4 - Le foisonnement de taxes affectées semble surtout traduire des phénomènes de débudgétisation
Les arguments avancés en faveur de l’affectation ne justifient pas, dans la plupart des cas, une dérogation au principe de l’universalité budgétaire.
Le recours à la fiscalité affectée s’explique généralement par le souhait de contourner les contraintes budgétaires. La norme de dépenses, en imposant une contrainte forte sur les crédits du budget général, a ainsi favorisé le développement des taxes affectées et la débudgétisation corrélative de certaines dépenses. Les taxes étant des ressources, elles n’entrent pas, en effet, dans la norme de dépenses. Dès lors, le financement des agences par des taxes plutôt que par des dotations budgétaires, qui sont, quant à elles, prises en compte dans la norme, permet de mieux respecter les engagements budgétaires.

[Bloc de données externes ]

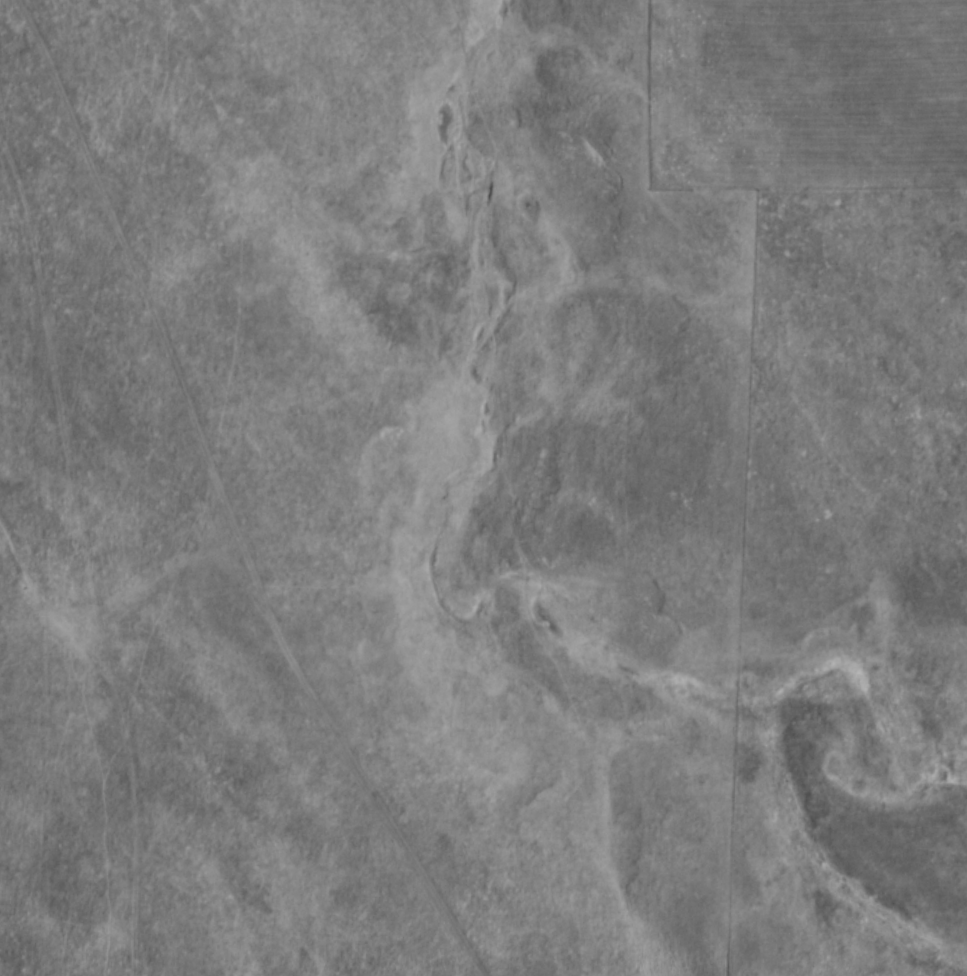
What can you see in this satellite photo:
road: (228, 498)
road: (47, 729)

Malgré les mesures récentes de plafonnement et d’écrêtement, les taxes affectées demeurent encore insuffisamment encadrées.

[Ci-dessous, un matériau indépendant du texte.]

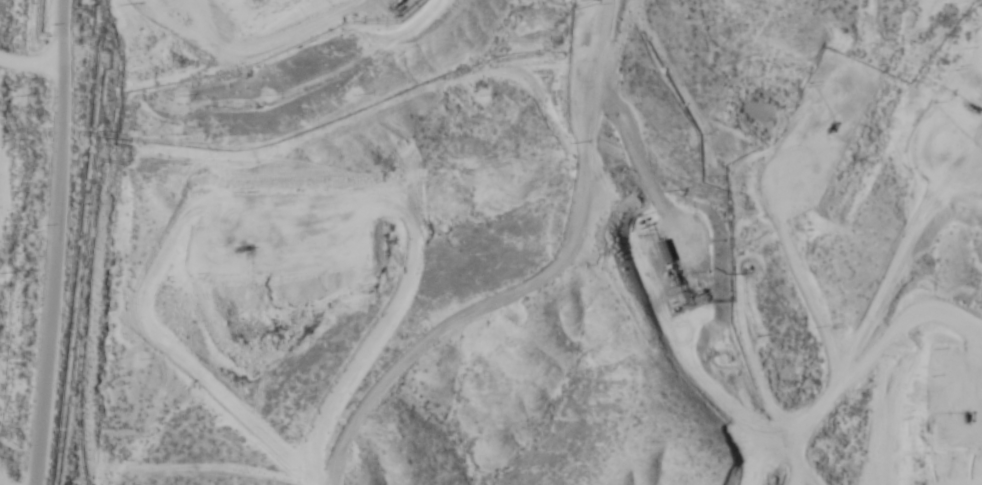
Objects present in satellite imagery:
road: (13, 131)
road: (505, 270)
road: (629, 301)
road: (843, 316)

5 - Une rationalisation de la fiscalité affectée s’impose
Le respect des principes budgétaires et fiscaux fondamentaux doit conduire à réaffirmer le statut d’exception de la fiscalité affectée, sous la forme d’une stratégie de rebudgétisation ambitieuse. Dans cette attente, les taxes affectées devraient faire l’objet d’un contrôle budgétaire systématique, notamment sous la forme d’une généralisation du plafonnement de leur produit.

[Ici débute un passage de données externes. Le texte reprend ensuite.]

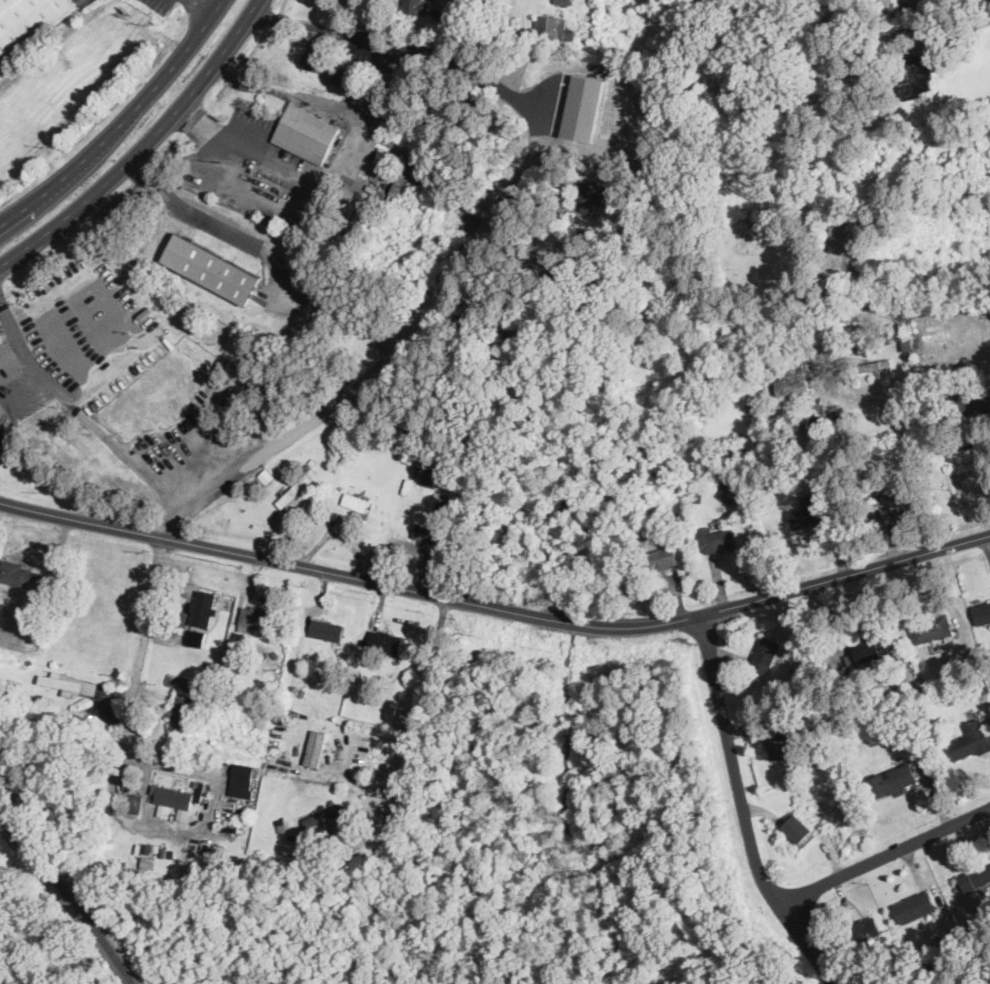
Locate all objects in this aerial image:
road: (207, 4)
building: (415, 6)
road: (976, 21)
building: (28, 22)
road: (317, 25)
building: (552, 28)
road: (893, 44)
building: (315, 54)
building: (914, 75)
building: (346, 76)
road: (480, 76)
road: (285, 91)
building: (584, 107)
road: (121, 123)
building: (306, 132)
road: (397, 143)
road: (143, 145)
building: (378, 153)
building: (594, 197)
road: (288, 209)
road: (212, 211)
building: (360, 225)
building: (844, 237)
building: (214, 268)
building: (919, 313)
building: (862, 340)
building: (907, 344)
building: (877, 365)
road: (380, 373)
building: (791, 379)
building: (237, 387)
building: (978, 401)
building: (233, 402)
road: (82, 412)
building: (902, 420)
building: (5, 440)
building: (430, 474)
building: (266, 475)
building: (294, 489)
building: (731, 489)
building: (356, 501)
building: (898, 502)
building: (809, 513)
building: (426, 532)
building: (717, 539)
building: (662, 558)
road: (277, 560)
building: (19, 572)
road: (789, 590)
building: (204, 607)
building: (982, 613)
building: (257, 617)
road: (570, 621)
building: (932, 628)
building: (327, 629)
building: (196, 636)
building: (386, 641)
building: (871, 649)
building: (765, 653)
building: (70, 682)
road: (422, 692)
building: (180, 709)
road: (124, 740)
building: (970, 741)
building: (777, 745)
building: (315, 746)
road: (199, 771)
building: (893, 778)
building: (242, 779)
road: (347, 781)
road: (146, 794)
building: (173, 800)
building: (134, 802)
road: (743, 809)
building: (324, 814)
building: (796, 828)
road: (883, 855)
building: (975, 876)
railway: (72, 897)
building: (915, 905)
building: (865, 930)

La collecte devrait être organisée par l’État, sauf lorsque l’affectataire est plus efficient. Dans les cas où une taxe affectée est maintenue, des modalités de contrôle strictes gagneraient à être mises en place.
La suppression de certaines « micro-taxes » à la collecte coûteuse, ou de certaines taxes particulièrement distorsives, pourrait également être envisagée. À moyen terme, une modification de la LOLF permettrait de mieux encadrer les affectations externes au budget général.
Au total, le CPO recommande la mise en œuvre d’une réforme en deux étapes :
- la première étape consisterait à rebudgétiser rapidement 33 taxes, d’un rendement agrégé total de plus de 2,2 Md€, et à généraliser le plafonnement de 127 autres taxes pour un enjeu financier représentant 5,9 Md€ ;
- la seconde étape aurait pour objet, à moyen terme, de rebudgétiser 47 taxes supplémentaires, représentant un volume de 20 Md€, qui, après réforme structurelle, auraient vocation à être remplacées par des dotations budgétaires. Il s’agit de 32 taxes affectées à des agences de l’État (5,6 Md€), de six taxes affectées à des chambres consulaires (1,9 Md€), de quatre taxes affectées à des dispositifs de solidarité (6,3 Md€) et de cinq taxes affectables à un compte spécial (6,2 Md€).
Les autres taxes resteraient affectées mais seraient plafonnées : il s’agit pour l’essentiel des taxes assurantielles ou relevant d’une logique de quasi-redevances (67 taxes, 2 Md€) et des taxes affectées aux organismes techniques ou professionnels (68 taxes, 1,3 Md€).
Conclusion
Compte tenu de son ampleur, la fiscalité affectée se révèle coûteuse pour les finances publiques. Son absence de contrôle par le Parlement porte atteinte au fondement de la démocratie parlementaire et ne contribue pas à une gestion rigoureuse des deniers publics. Dans ce contexte, une réforme de la fiscalité affectée apparaît nécessaire, sans toutefois remettre en cause l’ensemble des diverses politiques publiques qu’elle finance.